What does it mean for efficiency to be 'a function of the size of the input'?
It means that the amount of resources an algorithm uses (its efficiency) is expected to change as the size of the input data changes.
Why are approximate solutions sometimes necessary?
Approximate solutions are sought when a problem cannot be solved in a reasonable amount of time because no efficient algorithm exists for it.
An algorithm's efficiency is determined to be linear. Is this considered reasonable or unreasonable?
This is considered reasonable time, as linear efficiency is a type of polynomial efficiency.
How is an algorithm's efficiency formally determined?
An algorithm's efficiency is determined through formal or mathematical reasoning, not just by running the code and timing it.
When is it appropriate to use a heuristic solution?
A heuristic is appropriate when an exact, optimal solution is impractical to find because the known algorithms run in an unreasonable amount of time.
A problem asks: 'Is there a path from point A to point B under 10 miles?' What type of problem is this?
This is a decision problem because the answer will be a simple 'yes' or 'no'.
Define a 'decision problem'.
A decision problem is a problem that has a yes or no answer.
An algorithm has a cubic efficiency. Is its runtime considered reasonable or unreasonable?
Its runtime is considered reasonable. Cubic efficiency is a type of polynomial efficiency, which falls into the category of reasonable time.
Why can't some problems be solved in a reasonable amount of time?

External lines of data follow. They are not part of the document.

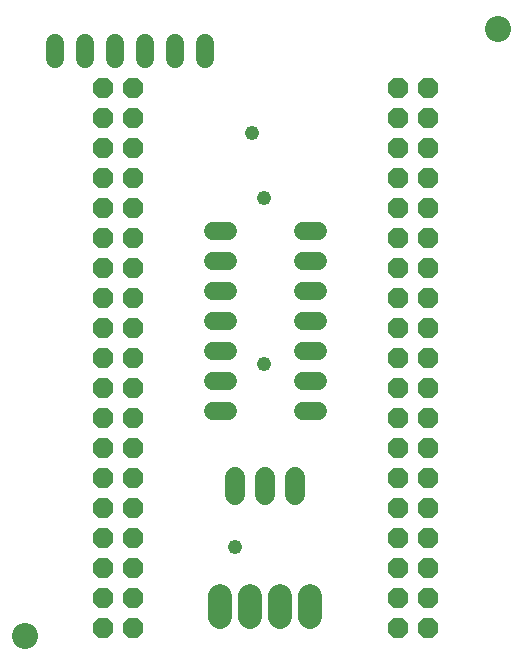
<source format=gbr>
G04 EAGLE Gerber RS-274X export*
G75*
%MOMM*%
%FSLAX34Y34*%
%LPD*%
%INSoldermask Top*%
%IPPOS*%
%AMOC8*
5,1,8,0,0,1.08239X$1,22.5*%
G01*
%ADD10C,2.203200*%
%ADD11P,1.869504X8X292.500000*%
%ADD12C,1.524000*%
%ADD13C,1.727200*%
%ADD14C,2.003200*%
%ADD15C,1.219200*%


D10*
X577850Y628650D03*
X177800Y114300D03*
D11*
X243300Y578050D03*
X268700Y578050D03*
X243300Y552650D03*
X268700Y552650D03*
X243300Y527250D03*
X268700Y527250D03*
X243300Y501850D03*
X268700Y501850D03*
X243300Y476450D03*
X268700Y476450D03*
X243300Y451050D03*
X268700Y451050D03*
X243300Y425650D03*
X268700Y425650D03*
X243300Y400250D03*
X268700Y400250D03*
X243300Y374850D03*
X268700Y374850D03*
X243300Y349450D03*
X268700Y349450D03*
X243300Y324050D03*
X268700Y324050D03*
X243300Y298650D03*
X268700Y298650D03*
X243300Y273250D03*
X268700Y273250D03*
X243300Y247850D03*
X268700Y247850D03*
X243300Y222450D03*
X268700Y222450D03*
X243300Y197050D03*
X268700Y197050D03*
X243300Y171650D03*
X268700Y171650D03*
X243300Y146250D03*
X268700Y146250D03*
X243300Y120850D03*
X268700Y120850D03*
X493300Y578050D03*
X518700Y578050D03*
X493300Y552650D03*
X518700Y552650D03*
X493300Y527250D03*
X518700Y527250D03*
X493300Y501850D03*
X518700Y501850D03*
X493300Y476450D03*
X518700Y476450D03*
X493300Y451050D03*
X518700Y451050D03*
X493300Y425650D03*
X518700Y425650D03*
X493300Y400250D03*
X518700Y400250D03*
X493300Y374850D03*
X518700Y374850D03*
X493300Y349450D03*
X518700Y349450D03*
X493300Y324050D03*
X518700Y324050D03*
X493300Y298650D03*
X518700Y298650D03*
X493300Y273250D03*
X518700Y273250D03*
X493300Y247850D03*
X518700Y247850D03*
X493300Y222450D03*
X518700Y222450D03*
X493300Y197050D03*
X518700Y197050D03*
X493300Y171650D03*
X518700Y171650D03*
X493300Y146250D03*
X518700Y146250D03*
X493300Y120850D03*
X518700Y120850D03*
D12*
X203200Y602996D02*
X203200Y616204D01*
X228600Y616204D02*
X228600Y602996D01*
X254000Y602996D02*
X254000Y616204D01*
X279400Y616204D02*
X279400Y602996D01*
X304800Y602996D02*
X304800Y616204D01*
X330200Y616204D02*
X330200Y602996D01*
X412496Y304800D02*
X425704Y304800D01*
X425704Y330200D02*
X412496Y330200D01*
X412496Y457200D02*
X425704Y457200D01*
X349504Y457200D02*
X336296Y457200D01*
X412496Y355600D02*
X425704Y355600D01*
X425704Y381000D02*
X412496Y381000D01*
X412496Y431800D02*
X425704Y431800D01*
X425704Y406400D02*
X412496Y406400D01*
X349504Y431800D02*
X336296Y431800D01*
X336296Y406400D02*
X349504Y406400D01*
X349504Y381000D02*
X336296Y381000D01*
X336296Y355600D02*
X349504Y355600D01*
X349504Y330200D02*
X336296Y330200D01*
X336296Y304800D02*
X349504Y304800D01*
D13*
X355600Y248920D02*
X355600Y233680D01*
X381000Y233680D02*
X381000Y248920D01*
X406400Y248920D02*
X406400Y233680D01*
D14*
X342900Y148700D02*
X342900Y130700D01*
X368300Y130700D02*
X368300Y148700D01*
X393700Y148700D02*
X393700Y130700D01*
X419100Y130700D02*
X419100Y148700D01*
D15*
X380000Y485000D03*
X355000Y190000D03*
X370000Y540000D03*
X380000Y345000D03*
M02*

</source>
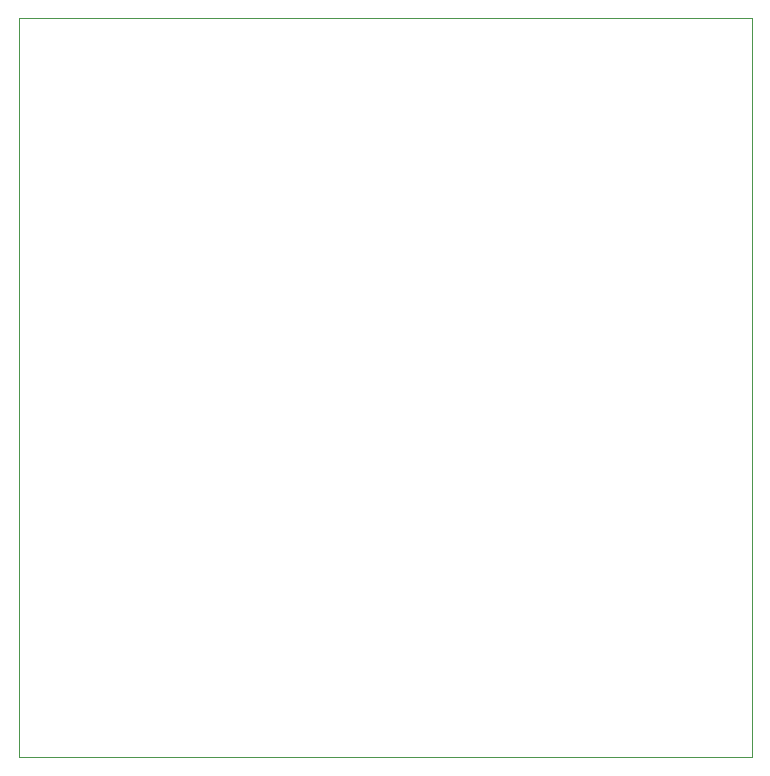
<source format=gm1>
G04 #@! TF.GenerationSoftware,KiCad,Pcbnew,6.0.2-378541a8eb~116~ubuntu20.04.1*
G04 #@! TF.CreationDate,2022-03-07T01:05:26+01:00*
G04 #@! TF.ProjectId,lora_sensor,6c6f7261-5f73-4656-9e73-6f722e6b6963,rev?*
G04 #@! TF.SameCoordinates,Original*
G04 #@! TF.FileFunction,Profile,NP*
%FSLAX46Y46*%
G04 Gerber Fmt 4.6, Leading zero omitted, Abs format (unit mm)*
G04 Created by KiCad (PCBNEW 6.0.2-378541a8eb~116~ubuntu20.04.1) date 2022-03-07 01:05:26*
%MOMM*%
%LPD*%
G01*
G04 APERTURE LIST*
G04 #@! TA.AperFunction,Profile*
%ADD10C,0.100000*%
G04 #@! TD*
G04 APERTURE END LIST*
D10*
X99975000Y-72000000D02*
X162000000Y-72000000D01*
X162000000Y-72000000D02*
X162000000Y-134525000D01*
X162000000Y-134525000D02*
X99975000Y-134525000D01*
X99975000Y-134525000D02*
X99975000Y-72000000D01*
M02*

</source>
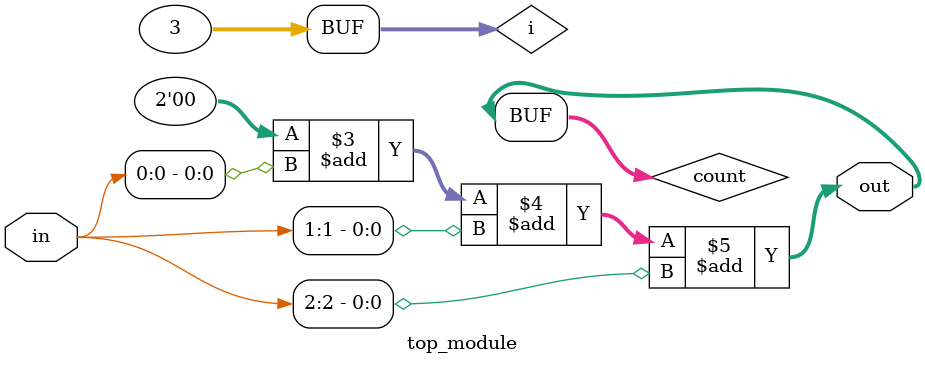
<source format=sv>
module top_module (
	input [2:0] in,
	output [1:0] out
);

	reg [1:0] count;
	integer i;

	always @(*) begin
		count = 0;
		for (i = 0; i < 3; i = i + 1) begin
			count = count + in[i];
		end 
	end

	assign out = count;

endmodule

</source>
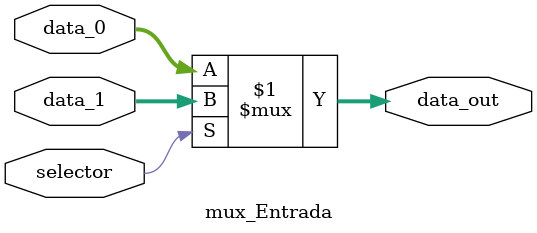
<source format=v>
module mux_Entrada(

    input  wire        selector,
    input  wire [31:0] data_0,
    input  wire [31:0] data_1,
    output wire [31:0] data_out

);

assign data_out = (selector) ? data_1 : data_0;

endmodule
</source>
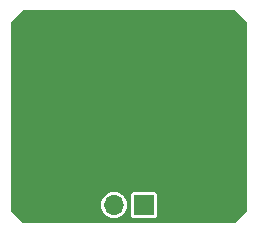
<source format=gbl>
G04 #@! TF.GenerationSoftware,KiCad,Pcbnew,9.0.2*
G04 #@! TF.CreationDate,2025-07-28T15:17:51+01:00*
G04 #@! TF.ProjectId,NB3_mouth,4e42335f-6d6f-4757-9468-2e6b69636164,0.0.3*
G04 #@! TF.SameCoordinates,PX86d97c0PY6ea0500*
G04 #@! TF.FileFunction,Copper,L2,Bot*
G04 #@! TF.FilePolarity,Positive*
%FSLAX46Y46*%
G04 Gerber Fmt 4.6, Leading zero omitted, Abs format (unit mm)*
G04 Created by KiCad (PCBNEW 9.0.2) date 2025-07-28 15:17:51*
%MOMM*%
%LPD*%
G01*
G04 APERTURE LIST*
G04 #@! TA.AperFunction,ComponentPad*
%ADD10R,1.700000X1.700000*%
G04 #@! TD*
G04 #@! TA.AperFunction,ComponentPad*
%ADD11O,1.700000X1.700000*%
G04 #@! TD*
G04 #@! TA.AperFunction,ViaPad*
%ADD12C,0.800000*%
G04 #@! TD*
G04 APERTURE END LIST*
D10*
X11275000Y1500000D03*
D11*
X8735000Y1500000D03*
D12*
X2000000Y17000000D03*
X2000000Y1500000D03*
X6800000Y12275000D03*
X10000000Y9000000D03*
X6000000Y1475000D03*
X10000000Y4000000D03*
X18000000Y1500000D03*
X14000000Y1475000D03*
X10000000Y15000000D03*
X18000000Y17000000D03*
G04 #@! TA.AperFunction,Conductor*
G36*
X19015470Y17979815D02*
G01*
X19036112Y17963181D01*
X19963181Y17036112D01*
X19996666Y16974789D01*
X19999500Y16948431D01*
X19999500Y1051569D01*
X19979815Y984530D01*
X19963181Y963888D01*
X19036112Y36819D01*
X18974789Y3334D01*
X18948431Y500D01*
X1051569Y500D01*
X984530Y20185D01*
X963888Y36819D01*
X36819Y963888D01*
X3334Y1025211D01*
X500Y1051569D01*
X500Y1586611D01*
X7634500Y1586611D01*
X7634500Y1413389D01*
X7661598Y1242299D01*
X7715127Y1077555D01*
X7793768Y923212D01*
X7895586Y783072D01*
X8018072Y660586D01*
X8158212Y558768D01*
X8312555Y480127D01*
X8477299Y426598D01*
X8648389Y399500D01*
X8648390Y399500D01*
X8821610Y399500D01*
X8821611Y399500D01*
X8992701Y426598D01*
X9157445Y480127D01*
X9311788Y558768D01*
X9451928Y660586D01*
X9574414Y783072D01*
X9676232Y923212D01*
X9754873Y1077555D01*
X9808402Y1242299D01*
X9835500Y1413389D01*
X9835500Y1586611D01*
X9808402Y1757701D01*
X9754873Y1922445D01*
X9676232Y2076788D01*
X9574414Y2216928D01*
X9451928Y2339414D01*
X9403390Y2374679D01*
X10174500Y2374679D01*
X10174500Y625322D01*
X10189032Y552265D01*
X10189033Y552261D01*
X10189034Y552260D01*
X10244399Y469399D01*
X10327260Y414034D01*
X10327264Y414033D01*
X10400321Y399501D01*
X10400324Y399500D01*
X10400326Y399500D01*
X12149676Y399500D01*
X12149677Y399501D01*
X12222740Y414034D01*
X12305601Y469399D01*
X12360966Y552260D01*
X12375500Y625326D01*
X12375500Y2374674D01*
X12375500Y2374677D01*
X12375499Y2374679D01*
X12360967Y2447736D01*
X12360966Y2447740D01*
X12305601Y2530601D01*
X12222740Y2585966D01*
X12222739Y2585967D01*
X12222735Y2585968D01*
X12149677Y2600500D01*
X12149674Y2600500D01*
X10400326Y2600500D01*
X10400323Y2600500D01*
X10327264Y2585968D01*
X10327260Y2585967D01*
X10244399Y2530601D01*
X10189033Y2447740D01*
X10189032Y2447736D01*
X10174500Y2374679D01*
X9403390Y2374679D01*
X9311788Y2441232D01*
X9157445Y2519873D01*
X8992701Y2573402D01*
X8992699Y2573403D01*
X8992698Y2573403D01*
X8861271Y2594219D01*
X8821611Y2600500D01*
X8648389Y2600500D01*
X8608728Y2594219D01*
X8477302Y2573403D01*
X8312552Y2519872D01*
X8158211Y2441232D01*
X8078256Y2383141D01*
X8018072Y2339414D01*
X8018070Y2339412D01*
X8018069Y2339412D01*
X7895588Y2216931D01*
X7895588Y2216930D01*
X7895586Y2216928D01*
X7851859Y2156744D01*
X7793768Y2076789D01*
X7715128Y1922448D01*
X7661597Y1757698D01*
X7634500Y1586611D01*
X500Y1586611D01*
X500Y16948431D01*
X20185Y17015470D01*
X36819Y17036112D01*
X963888Y17963181D01*
X1025211Y17996666D01*
X1051569Y17999500D01*
X18948431Y17999500D01*
X19015470Y17979815D01*
G37*
G04 #@! TD.AperFunction*
M02*

</source>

Some problems cannot be solved in a reasonable amount of time because no efficient (polynomial or lower) algorithm has been discovered for them.
Is a solution found using a heuristic approach guaranteed to be the best one?
No, a heuristic produces a solution that is not guaranteed to be optimal, but it is often sufficient and can be found quickly.
A problem asks: 'What is the shortest path from point A to point B?' What type of problem is this?
This is an optimization problem because it seeks the 'best' (shortest) solution among all possible paths.
If the only known algorithm to solve a problem has an exponential run time, what approach might a programmer use to get a usable answer?
The programmer might use a heuristic to find an approximate solution, as the optimal algorithm is too inefficient to be practical.
What types of algorithm efficiencies are considered to run in a 'reasonable amount of time'?
Algorithms with a polynomial efficiency or lower (e.g., constant, linear, square, cube) are considered to run in a reasonable amount of time.
What is algorithmic 'efficiency'?
Efficiency is an estimation of the computational resources (like time or memory) used by an algorithm, expressed as a function of the input size.
What are two examples of algorithm efficiencies that are considered 'unreasonable'?
Algorithms with exponential or factorial efficiencies are examples of algorithms that run in an unreasonable amount of time.
What is a 'heuristic'?
A heuristic is an approach that produces a solution that is not guaranteed to be optimal but is used when optimal techniques are impractical.